Comment: Back to basics.

Method 1: Isolate H, one step at a time. I have had high-level students who have missed this question because they have gone too fast and flipped a sign along the way in their head, without writing out a sufficient number of steps to ensure the answer is accurate.

D = T - (9/25)(100 - H)

D - T = -(9/25)(100 - H)

-(25/9)(D - T) = 100 - H

-(25/9)(D - T) - 100 = -H

(25/9)(D - T) + 100 = H

The correct answer is (A).

Method 2: You can use Desmos to graph the function, adding a slider for one of the variables, or as a calculator, picking numbers for, say, T and H. In the graph below, I will set T to 40.
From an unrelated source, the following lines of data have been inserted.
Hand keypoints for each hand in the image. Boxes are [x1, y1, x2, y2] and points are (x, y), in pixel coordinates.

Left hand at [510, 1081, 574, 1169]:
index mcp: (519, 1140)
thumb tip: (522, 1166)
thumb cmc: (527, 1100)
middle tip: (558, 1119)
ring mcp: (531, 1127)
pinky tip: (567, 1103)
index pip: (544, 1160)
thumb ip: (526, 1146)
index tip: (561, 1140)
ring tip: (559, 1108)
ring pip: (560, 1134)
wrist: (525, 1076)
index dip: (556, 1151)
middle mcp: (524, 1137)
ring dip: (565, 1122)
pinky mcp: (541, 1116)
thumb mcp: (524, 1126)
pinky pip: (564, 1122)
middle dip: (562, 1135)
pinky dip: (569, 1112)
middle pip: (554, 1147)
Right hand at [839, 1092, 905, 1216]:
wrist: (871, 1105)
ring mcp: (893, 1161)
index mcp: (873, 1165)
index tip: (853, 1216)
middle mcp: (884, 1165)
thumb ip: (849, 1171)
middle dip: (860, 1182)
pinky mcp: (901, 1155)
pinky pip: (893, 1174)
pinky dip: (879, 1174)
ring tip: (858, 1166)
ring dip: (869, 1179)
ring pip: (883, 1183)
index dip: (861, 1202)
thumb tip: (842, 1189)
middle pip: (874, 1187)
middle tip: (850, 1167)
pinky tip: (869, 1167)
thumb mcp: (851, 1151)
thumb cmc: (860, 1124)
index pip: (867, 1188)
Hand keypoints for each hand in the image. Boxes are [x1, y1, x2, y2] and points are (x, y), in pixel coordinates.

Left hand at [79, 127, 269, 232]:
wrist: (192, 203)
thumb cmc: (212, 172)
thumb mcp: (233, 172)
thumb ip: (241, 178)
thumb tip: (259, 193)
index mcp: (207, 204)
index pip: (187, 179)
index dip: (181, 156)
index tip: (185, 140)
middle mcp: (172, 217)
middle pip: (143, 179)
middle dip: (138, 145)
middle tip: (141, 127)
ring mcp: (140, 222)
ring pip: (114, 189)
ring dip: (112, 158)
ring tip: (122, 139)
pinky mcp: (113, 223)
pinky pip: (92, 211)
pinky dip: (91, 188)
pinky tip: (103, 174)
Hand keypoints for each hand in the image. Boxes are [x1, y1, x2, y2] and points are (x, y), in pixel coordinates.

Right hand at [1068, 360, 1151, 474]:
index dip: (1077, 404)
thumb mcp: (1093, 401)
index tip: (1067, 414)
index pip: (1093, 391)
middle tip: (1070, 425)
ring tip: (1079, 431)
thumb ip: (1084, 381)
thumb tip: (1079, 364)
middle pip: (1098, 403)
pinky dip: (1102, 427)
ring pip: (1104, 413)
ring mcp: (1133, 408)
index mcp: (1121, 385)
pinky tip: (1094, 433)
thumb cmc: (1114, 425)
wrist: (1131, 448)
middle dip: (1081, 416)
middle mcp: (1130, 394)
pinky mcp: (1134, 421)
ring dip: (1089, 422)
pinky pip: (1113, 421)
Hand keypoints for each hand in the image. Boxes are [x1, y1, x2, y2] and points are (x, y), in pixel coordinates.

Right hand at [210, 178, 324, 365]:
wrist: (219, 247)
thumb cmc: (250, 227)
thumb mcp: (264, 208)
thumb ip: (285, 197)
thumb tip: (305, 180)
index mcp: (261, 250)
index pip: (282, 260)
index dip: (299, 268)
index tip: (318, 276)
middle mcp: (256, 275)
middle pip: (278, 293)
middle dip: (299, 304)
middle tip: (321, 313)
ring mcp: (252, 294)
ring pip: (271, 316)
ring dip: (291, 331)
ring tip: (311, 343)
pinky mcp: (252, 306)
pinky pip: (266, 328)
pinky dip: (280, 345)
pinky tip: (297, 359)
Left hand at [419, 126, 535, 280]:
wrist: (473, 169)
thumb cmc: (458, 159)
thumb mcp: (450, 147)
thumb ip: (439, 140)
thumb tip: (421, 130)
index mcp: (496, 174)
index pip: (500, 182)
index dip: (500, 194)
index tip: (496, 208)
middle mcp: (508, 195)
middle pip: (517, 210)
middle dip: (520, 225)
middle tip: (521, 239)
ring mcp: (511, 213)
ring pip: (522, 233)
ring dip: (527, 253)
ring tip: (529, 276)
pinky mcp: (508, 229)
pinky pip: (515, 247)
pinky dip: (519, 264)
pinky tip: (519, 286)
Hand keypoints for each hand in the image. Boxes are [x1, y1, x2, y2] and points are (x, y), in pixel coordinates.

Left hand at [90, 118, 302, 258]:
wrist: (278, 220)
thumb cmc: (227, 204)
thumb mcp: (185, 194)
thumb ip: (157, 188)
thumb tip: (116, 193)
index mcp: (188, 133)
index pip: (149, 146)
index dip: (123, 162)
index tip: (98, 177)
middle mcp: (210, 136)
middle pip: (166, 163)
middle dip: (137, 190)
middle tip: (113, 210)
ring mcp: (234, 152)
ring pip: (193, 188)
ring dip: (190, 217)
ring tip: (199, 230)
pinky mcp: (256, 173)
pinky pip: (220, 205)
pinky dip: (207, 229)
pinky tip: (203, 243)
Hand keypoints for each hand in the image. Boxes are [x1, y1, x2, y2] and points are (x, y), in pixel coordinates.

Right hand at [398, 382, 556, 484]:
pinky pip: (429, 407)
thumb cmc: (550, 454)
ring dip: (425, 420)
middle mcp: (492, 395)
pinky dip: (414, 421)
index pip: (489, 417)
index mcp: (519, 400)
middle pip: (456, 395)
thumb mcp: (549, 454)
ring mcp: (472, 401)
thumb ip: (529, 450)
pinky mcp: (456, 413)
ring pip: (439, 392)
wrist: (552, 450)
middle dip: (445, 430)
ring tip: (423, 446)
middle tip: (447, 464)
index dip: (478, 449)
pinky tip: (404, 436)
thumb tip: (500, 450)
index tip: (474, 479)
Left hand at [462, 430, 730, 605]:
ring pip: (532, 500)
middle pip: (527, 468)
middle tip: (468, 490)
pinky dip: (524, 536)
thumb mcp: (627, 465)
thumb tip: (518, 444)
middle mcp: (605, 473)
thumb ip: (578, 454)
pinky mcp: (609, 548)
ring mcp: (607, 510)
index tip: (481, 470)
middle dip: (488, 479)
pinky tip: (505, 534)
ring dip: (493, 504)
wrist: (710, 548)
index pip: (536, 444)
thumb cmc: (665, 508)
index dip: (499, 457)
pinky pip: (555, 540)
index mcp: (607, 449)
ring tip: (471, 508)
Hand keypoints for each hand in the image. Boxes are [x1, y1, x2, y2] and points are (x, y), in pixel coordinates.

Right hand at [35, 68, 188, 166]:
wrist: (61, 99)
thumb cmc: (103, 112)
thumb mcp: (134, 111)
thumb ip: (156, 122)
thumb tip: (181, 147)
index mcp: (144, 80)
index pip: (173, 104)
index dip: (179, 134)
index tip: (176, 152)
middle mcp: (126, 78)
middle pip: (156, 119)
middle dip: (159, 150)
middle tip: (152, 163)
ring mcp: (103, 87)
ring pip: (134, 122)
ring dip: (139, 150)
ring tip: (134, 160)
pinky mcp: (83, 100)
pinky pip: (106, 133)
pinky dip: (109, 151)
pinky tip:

This gives a y-intercept at 4. You can now plug in these values to the given equations in the answer choices and see which one yields H = 0. (Yes, the setup tells us that H > 50, but in this linear function, such information makes no difference.)

A. H = (25/9)((4) - (40)) + 100 --> H = (25/9)(-36) + 100 --> H = -100 + 100 --> H = 0 √

B. H = (25/9)((4) - (40)) - 100 --> H = (25/9)(-36) - 100 --> H = -100 - 100 --> H = -200 X

C. H = (25/9)((4) + (40)) + 100 --> H = (25/9)(44) + 100 --> H = 122 2/9 + 100 --> H = 222 2/9 X

D. H = (25/9)((4) + (40)) - 100 --> H = (25/9)(44) - 100 --> H = 122 2/9 - 100 --> H = 22 2/9 X

Since all other answer choices are eliminated, it is clear that the correct answer is (A).

Method 3: Similar to the above, you could choose values for T and H, perhaps even an H-value that conforms to the given information; derive D; then test each answer choice for equivalence. However, the algebraic method is probably best here.